Task instructions
Rename "palestra" to "sala" in everything from the line containing "Nel corridoio i" down to the end of the data below, keeping all other text unchanged. Leave the pictures out of your answer.

Dataset entries
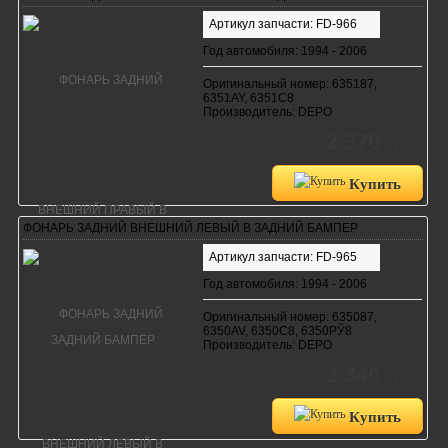
Артикул запчасти: FD-966
Год автомобиля: 1994 - 2006
Оригинальный номер: 635187,
6351AY, 6351C8
Производитель: DEPO
2 370
руб.
Купить
ФОНАРЬ ЗАДНИЙ ВНЕШНИЙ ЛЕВЫЙ В ЗАДНИЙ БАМПЕР
Артикул запчасти: FD-965
Год автомобиля: 1994 - 2006
Оригинальный номер: 635087,
6350AV, 6350C8, 6350РЎ8
Производитель: DEPO
2 340
руб.
Купить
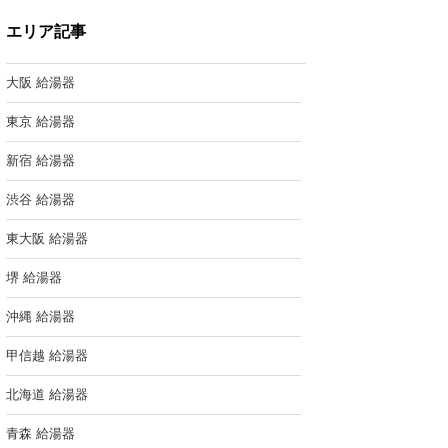
エリア記事
大阪 給湯器
東京 給湯器
新宿 給湯器
渋谷 給湯器
東大阪 給湯器
堺 給湯器
沖縄 給湯器
甲信越 給湯器
北海道 給湯器
青森 給湯器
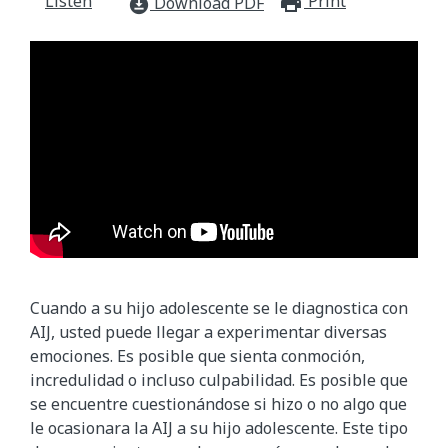
Listen
Print
print_for
Download PDF
download_for_offline
Cuando a su hijo adolescente se le diagnostica con
AIJ, usted puede llegar a experimentar diversas
emociones. Es posible que sienta conmoción,
incredulidad o incluso culpabilidad. Es posible que
se encuentre cuestionándose si hizo o no algo que
le ocasionara la AIJ a su hijo adolescente. Este tipo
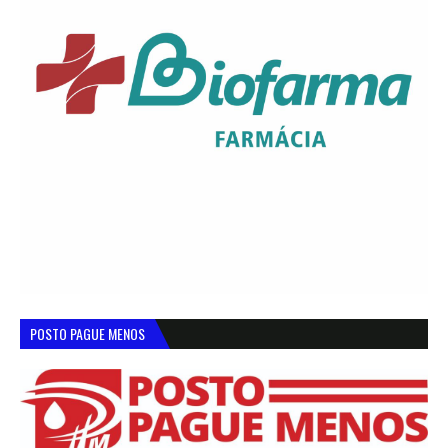
POSTO PAGUE MENOS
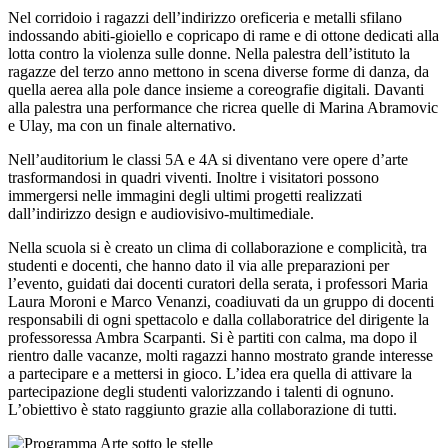
Nel corridoio i ragazzi dell’indirizzo oreficeria e metalli sfilano
indossando abiti-gioiello e copricapo di rame e di ottone dedicati alla
lotta contro la violenza sulle donne. Nella palestra dell’istituto la
ragazze del terzo anno mettono in scena diverse forme di danza, da
quella aerea alla pole dance insieme a coreografie digitali. Davanti
alla palestra una performance che ricrea quelle di Marina Abramovic
e Ulay, ma con un finale alternativo.
Nell’auditorium le classi 5A e 4A si diventano vere opere d’arte
trasformandosi in quadri viventi. Inoltre i visitatori possono
immergersi nelle immagini degli ultimi progetti realizzati
dall’indirizzo design e audiovisivo-multimediale.
Nella scuola si è creato un clima di collaborazione e complicità, tra
studenti e docenti, che hanno dato il via alle preparazioni per
l’evento, guidati dai docenti curatori della serata, i professori Maria
Laura Moroni e Marco Venanzi, coadiuvati da un gruppo di docenti
responsabili di ogni spettacolo e dalla collaboratrice del dirigente la
professoressa Ambra Scarpanti. Si è partiti con calma, ma dopo il
rientro dalle vacanze, molti ragazzi hanno mostrato grande interesse
a partecipare e a mettersi in gioco. L’idea era quella di attivare la
partecipazione degli studenti valorizzando i talenti di ognuno.
L’obiettivo è stato raggiunto grazie alla collaborazione di tutti.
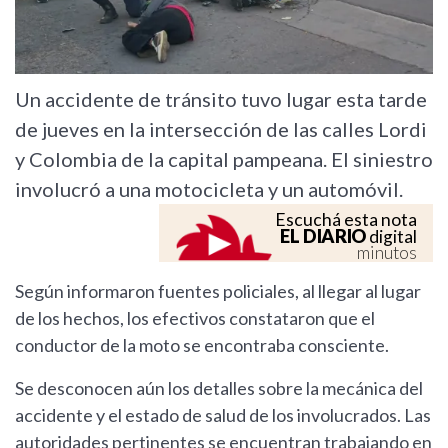
Un accidente de tránsito tuvo lugar esta tarde
de jueves en la intersección de las calles Lordi
y Colombia de la capital pampeana. El siniestro
involucró a una motocicleta y un automóvil.
Escuchá esta nota
EL DIARIO
digital
minutos
Según informaron fuentes policiales, al llegar al lugar
de los hechos, los efectivos constataron que el
conductor de la moto se encontraba consciente.
Se desconocen aún los detalles sobre la mecánica del
accidente y el estado de salud de los involucrados. Las
autoridades pertinentes se encuentran trabajando en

Answer to this task
Nel corridoio i ragazzi dell’indirizzo oreficeria e metalli sfilano
indossando abiti-gioiello e copricapo di rame e di ottone dedicati alla
lotta contro la violenza sulle donne. Nella sala dell’istituto la
ragazze del terzo anno mettono in scena diverse forme di danza, da
quella aerea alla pole dance insieme a coreografie digitali. Davanti
alla sala una performance che ricrea quelle di Marina Abramovic
e Ulay, ma con un finale alternativo.
Nell’auditorium le classi 5A e 4A si diventano vere opere d’arte
trasformandosi in quadri viventi. Inoltre i visitatori possono
immergersi nelle immagini degli ultimi progetti realizzati
dall’indirizzo design e audiovisivo-multimediale.
Nella scuola si è creato un clima di collaborazione e complicità, tra
studenti e docenti, che hanno dato il via alle preparazioni per
l’evento, guidati dai docenti curatori della serata, i professori Maria
Laura Moroni e Marco Venanzi, coadiuvati da un gruppo di docenti
responsabili di ogni spettacolo e dalla collaboratrice del dirigente la
professoressa Ambra Scarpanti. Si è partiti con calma, ma dopo il
rientro dalle vacanze, molti ragazzi hanno mostrato grande interesse
a partecipare e a mettersi in gioco. L’idea era quella di attivare la
partecipazione degli studenti valorizzando i talenti di ognuno.
L’obiettivo è stato raggiunto grazie alla collaborazione di tutti.
Un accidente de tránsito tuvo lugar esta tarde
de jueves en la intersección de las calles Lordi
y Colombia de la capital pampeana. El siniestro
involucró a una motocicleta y un automóvil.
Escuchá esta nota
EL DIARIO
digital
minutos
Según informaron fuentes policiales, al llegar al lugar
de los hechos, los efectivos constataron que el
conductor de la moto se encontraba consciente.
Se desconocen aún los detalles sobre la mecánica del
accidente y el estado de salud de los involucrados. Las
autoridades pertinentes se encuentran trabajando en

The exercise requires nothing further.